Les « contrebandiers de l’histoire »de Rachid Boudjedra : Un pamphlet au vitriol contre les serviteurs de l’idéologie coloniale
Les éditions Dar El Hikma viennent d’annoncer la parution prochaine des « Contrebandiers de l’histoire », un ouvrage bilingue où le maître des lettres algériennes règle ses comptes avec ceux qu’il considère comme les nouveaux serviteurs de l’idéologie coloniale.
L’écrivain de renommée mondiale Rachid Boudjedra sort de son silence avec un pamphlet au vitriol qui promet de faire trembler le microcosme intellectuel entre les deux rives de la Méditerranée. Dans ce livre, Boudjedra « a choisi que son nouvel ouvrage soit dans le registre du pamphlet, dans lequel il répond aux propos de Boualem Sansal et Kamel Daoud ». Cette fois, l’auteur de « La Répudiation » opte pour la confrontation directe avec ce qu’il qualifie de « littérature coloniale nouvelle qui s’empare de l’histoire, méprise les vérités, dédaigne la culture et ignore même la géographie ».
Le choix de publier simultanément en arabe et en français témoigne de la volonté de Boudjedra de toucher le plus large public possible dans cette bataille idéologique qu’il mène désormais au grand jour. L’ouvrage, édité par Dar El Hikma dont le propriétaire Ahmed Madi préside la corporation nationale des éditeurs de livres, constitue selon l’annonce « la première réaction des élites intellectuelles à la campagne désinformatrice menée par Boualem Sansal et Kamel Daoud, soutenus par les élites coloniales françaises nostalgiques des crimes du colonialisme, qui trouvent appui et soutien auprès de l’extrême droite française ». Cette sortie fracassante de Boudjedra intervient dans un contexte de polémiques récurrentes autour du positionnement de certains intellectuels algériens vis-à-vis de l’histoire coloniale. L’écrivain ne mâche pas ses mots pour dénoncer une instrumentalisation de la littérature au service d’intérêts étrangers. Selon la présentation de l’ouvrage, il s’agit d’une « argumentation littéraire, intellectuelle et culturelle contre les racines de la littérature coloniale qui rêve aujourd’hui de retrouver les phases de mépris des peuples, d’oppression de leur volonté et de confiscation de leur identité ».
Le titre même, « Les Contrebandiers de l’histoire », révèle la charge symbolique de cette entreprise littéraire.

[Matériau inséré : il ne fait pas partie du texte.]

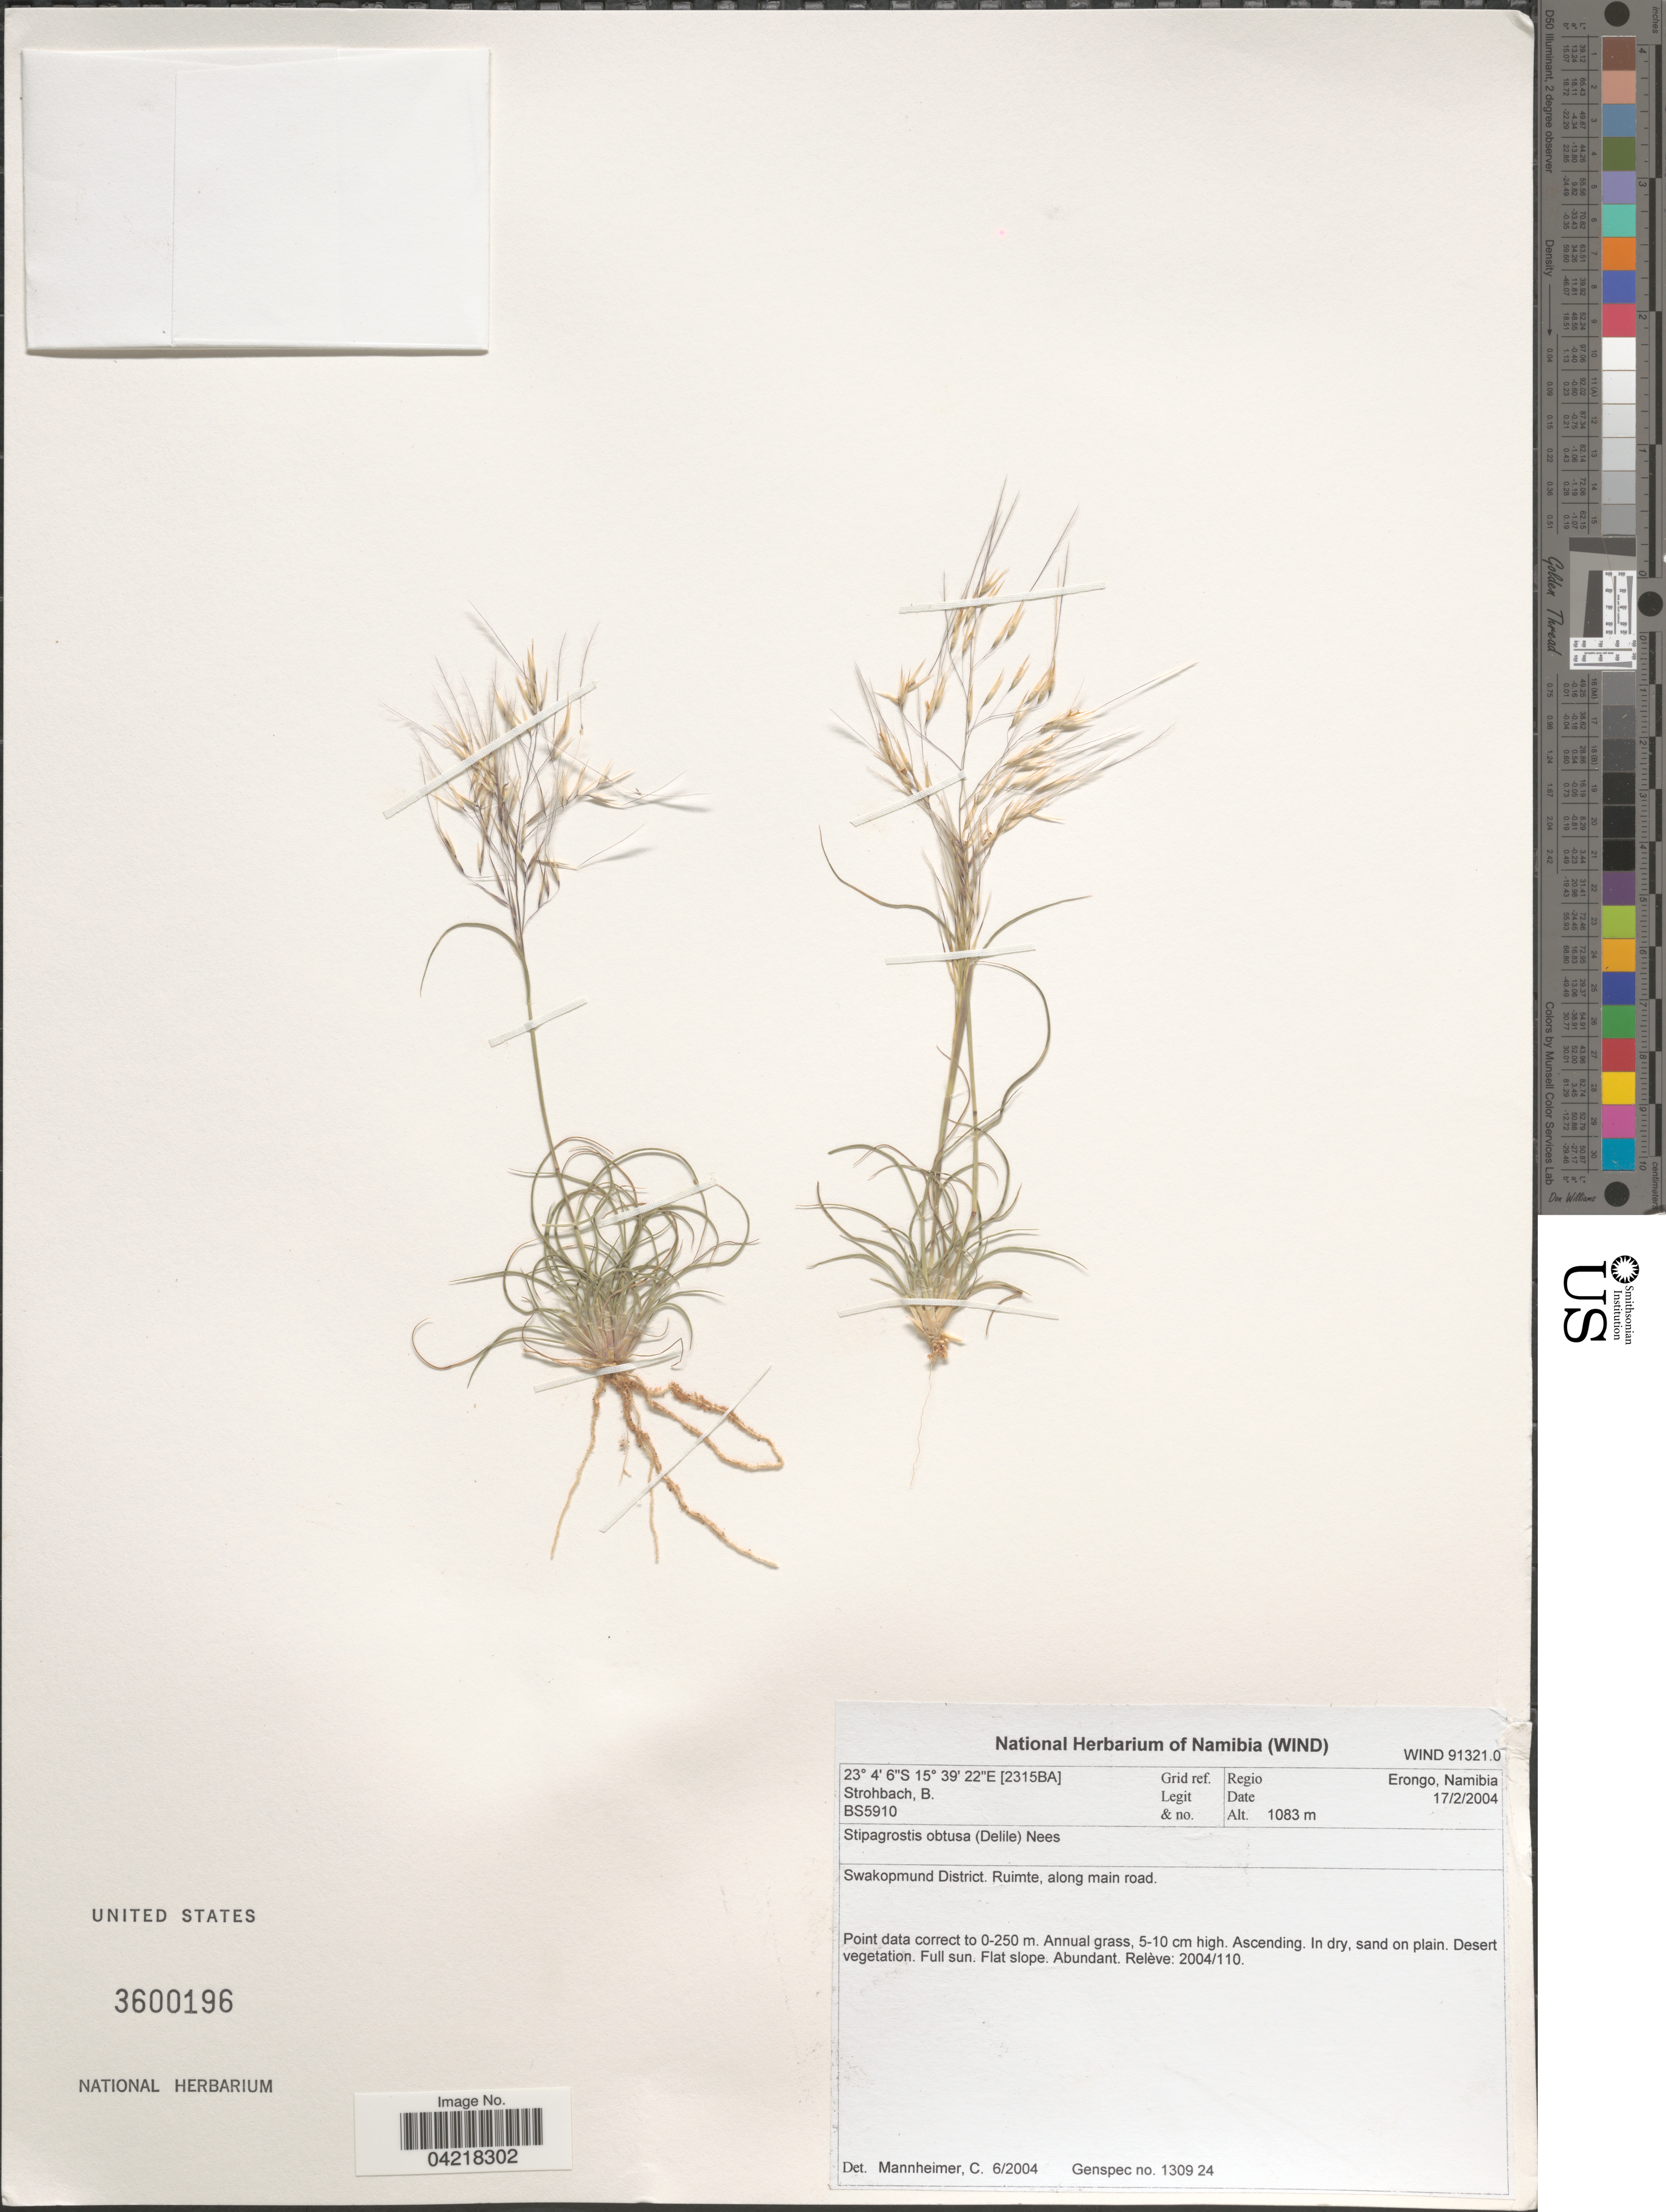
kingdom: Plantae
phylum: Tracheophyta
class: Liliopsida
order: Poales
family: Poaceae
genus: Stipagrostis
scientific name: Stipagrostis obtusa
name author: (Delile) Nees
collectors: B. Strohbach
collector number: BS5910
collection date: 2004-02-17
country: Namibia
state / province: Erongo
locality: Swakopmund District. Ruimte, along main road. [2315BA] Grid ref. Regio Erongo, Namibia.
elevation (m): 1083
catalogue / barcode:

Boudjedra y développe une critique acerbe de ce qu’il nomme « la nouvelle littérature coloniale » en dévoilant « les dessous, les arrière-plans et les dimensions du nouveau concept colonial qui chevauche aujourd’hui les slogans démasqués de l’Occident comme la liberté d’expression et de pensée ».
Cette publication s’annonce comme « la réponse dure et révélatrice à ce que tentent de réaliser les élites coloniales qui utilisent des personnages comme Boualem Sansal et Kamel Daoud ». Boudjedra se dresse ainsi pour « concrétiser leurs prétentions réclamant le dialogue et la discussion », tout en se proposant d’exposer au grand jour les mécanismes de cette nouvelle forme de domination culturelle.
L’impact de ce pamphlet promet d’être considérable dans le paysage intellectuel algérien, d’autant que Boudjedra jouit d’une légitimité incontestable acquise au fil de décennies d’engagement littéraire. Son intervention dans ce débat, par la voix autorisée d’un écrivain reconnu internationalement, confère une nouvelle dimension à une polémique qui dépasse désormais le cadre purement littéraire pour toucher aux questions fondamentales d’identité, de mémoire et de souveraineté culturelle. En choisissant l’arme du pamphlet, Rachid Boudjedra entend manifestement porter le fer au cœur d’un débat qu’il estime vital.